▶ [Problem]
Swap every "Top position achieved" for "Highest rank reached" throughout the data below and change nothing else. Leave the pictures out of your answer.

▶ [Records for the task]
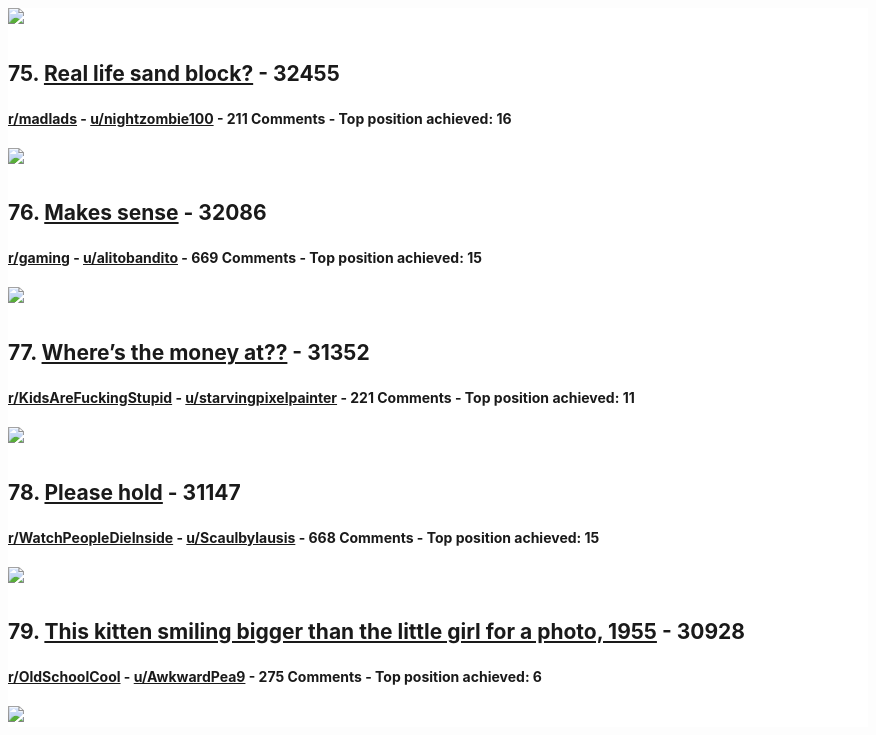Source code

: <a href="https://www.climatechangenews.com/2020/04/16/south-korea-implement-green-new-deal-ruling-party-election-win/"><img src="https://b.thumbs.redditmedia.com/kDKvxl_46d8oztJpPpXy3n_LATr_3AtetFNODHs8Cpo.jpg"></img></a>

## 75. [Real life sand block?](http://reddit.com/r/madlads/comments/g26chj/real_life_sand_block/) - 32455
#### [r/madlads](http://reddit.com/r/madlads) - [u/nightzombie100](http://reddit.com/u/nightzombie100) - 211 Comments - Top position achieved: 16

<a href="https://i.redd.it/bnngr1guc3t41.jpg"><img src="https://a.thumbs.redditmedia.com/HFsifz0GT7FrWNyjCEZ_1t-d8nx4mPs2eQlbPC1fBj8.jpg"></img></a>

## 76. [Makes sense](http://reddit.com/r/gaming/comments/g2p6th/makes_sense/) - 32086
#### [r/gaming](http://reddit.com/r/gaming) - [u/alitobandito](http://reddit.com/u/alitobandito) - 669 Comments - Top position achieved: 15

<a href="https://i.redd.it/zbhl6gz6a9t41.jpg"><img src="https://b.thumbs.redditmedia.com/ebl5hcIeuCg5mdZ0cU0DbgWpFgVTpMO2h-ZdJxzk6wo.jpg"></img></a>

## 77. [Where’s the money at??](http://reddit.com/r/KidsAreFuckingStupid/comments/g2miwr/wheres_the_money_at/) - 31352
#### [r/KidsAreFuckingStupid](http://reddit.com/r/KidsAreFuckingStupid) - [u/starvingpixelpainter](http://reddit.com/u/starvingpixelpainter) - 221 Comments - Top position achieved: 11

<a href="https://i.redd.it/e7wh69kel8t41.jpg"><img src="https://b.thumbs.redditmedia.com/3sppWvlp-pccBhl4jq39BeDCdQVatE6E3A_a1OHZrJU.jpg"></img></a>

## 78. [Please hold](http://reddit.com/r/WatchPeopleDieInside/comments/g2n65l/please_hold/) - 31147
#### [r/WatchPeopleDieInside](http://reddit.com/r/WatchPeopleDieInside) - [u/Scaulbylausis](http://reddit.com/u/Scaulbylausis) - 668 Comments - Top position achieved: 15

<a href="https://v.redd.it/6ikhlj78r8t41"><img src="https://b.thumbs.redditmedia.com/DW9rd6QKK0vOi7h5A5A922rQpACpVAP7skf0gkjB52A.jpg"></img></a>

## 79. [This kitten smiling bigger than the little girl for a photo, 1955](http://reddit.com/r/OldSchoolCool/comments/g2gdg1/this_kitten_smiling_bigger_than_the_little_girl/) - 30928
#### [r/OldSchoolCool](http://reddit.com/r/OldSchoolCool) - [u/AwkwardPea9](http://reddit.com/u/AwkwardPea9) - 275 Comments - Top position achieved: 6

<a href="https://i.redd.it/ikultz9hkuc41.jpg"><img src="https://a.thumbs.redditmedia.com/w7-ygaTnfnTue0jiaNsYzLrl_vQHOxPpD3QhILE-F58.jpg"></img></a>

▶ [Solution]
Source code

: <a href="https://www.climatechangenews.com/2020/04/16/south-korea-implement-green-new-deal-ruling-party-election-win/"><img src="https://b.thumbs.redditmedia.com/kDKvxl_46d8oztJpPpXy3n_LATr_3AtetFNODHs8Cpo.jpg"></img></a>

## 75. [Real life sand block?](http://reddit.com/r/madlads/comments/g26chj/real_life_sand_block/) - 32455
#### [r/madlads](http://reddit.com/r/madlads) - [u/nightzombie100](http://reddit.com/u/nightzombie100) - 211 Comments - Highest rank reached: 16

<a href="https://i.redd.it/bnngr1guc3t41.jpg"><img src="https://a.thumbs.redditmedia.com/HFsifz0GT7FrWNyjCEZ_1t-d8nx4mPs2eQlbPC1fBj8.jpg"></img></a>

## 76. [Makes sense](http://reddit.com/r/gaming/comments/g2p6th/makes_sense/) - 32086
#### [r/gaming](http://reddit.com/r/gaming) - [u/alitobandito](http://reddit.com/u/alitobandito) - 669 Comments - Highest rank reached: 15

<a href="https://i.redd.it/zbhl6gz6a9t41.jpg"><img src="https://b.thumbs.redditmedia.com/ebl5hcIeuCg5mdZ0cU0DbgWpFgVTpMO2h-ZdJxzk6wo.jpg"></img></a>

## 77. [Where’s the money at??](http://reddit.com/r/KidsAreFuckingStupid/comments/g2miwr/wheres_the_money_at/) - 31352
#### [r/KidsAreFuckingStupid](http://reddit.com/r/KidsAreFuckingStupid) - [u/starvingpixelpainter](http://reddit.com/u/starvingpixelpainter) - 221 Comments - Highest rank reached: 11

<a href="https://i.redd.it/e7wh69kel8t41.jpg"><img src="https://b.thumbs.redditmedia.com/3sppWvlp-pccBhl4jq39BeDCdQVatE6E3A_a1OHZrJU.jpg"></img></a>

## 78. [Please hold](http://reddit.com/r/WatchPeopleDieInside/comments/g2n65l/please_hold/) - 31147
#### [r/WatchPeopleDieInside](http://reddit.com/r/WatchPeopleDieInside) - [u/Scaulbylausis](http://reddit.com/u/Scaulbylausis) - 668 Comments - Highest rank reached: 15

<a href="https://v.redd.it/6ikhlj78r8t41"><img src="https://b.thumbs.redditmedia.com/DW9rd6QKK0vOi7h5A5A922rQpACpVAP7skf0gkjB52A.jpg"></img></a>

## 79. [This kitten smiling bigger than the little girl for a photo, 1955](http://reddit.com/r/OldSchoolCool/comments/g2gdg1/this_kitten_smiling_bigger_than_the_little_girl/) - 30928
#### [r/OldSchoolCool](http://reddit.com/r/OldSchoolCool) - [u/AwkwardPea9](http://reddit.com/u/AwkwardPea9) - 275 Comments - Highest rank reached: 6

<a href="https://i.redd.it/ikultz9hkuc41.jpg"><img src="https://a.thumbs.redditmedia.com/w7-ygaTnfnTue0jiaNsYzLrl_vQHOxPpD3QhILE-F58.jpg"></img></a>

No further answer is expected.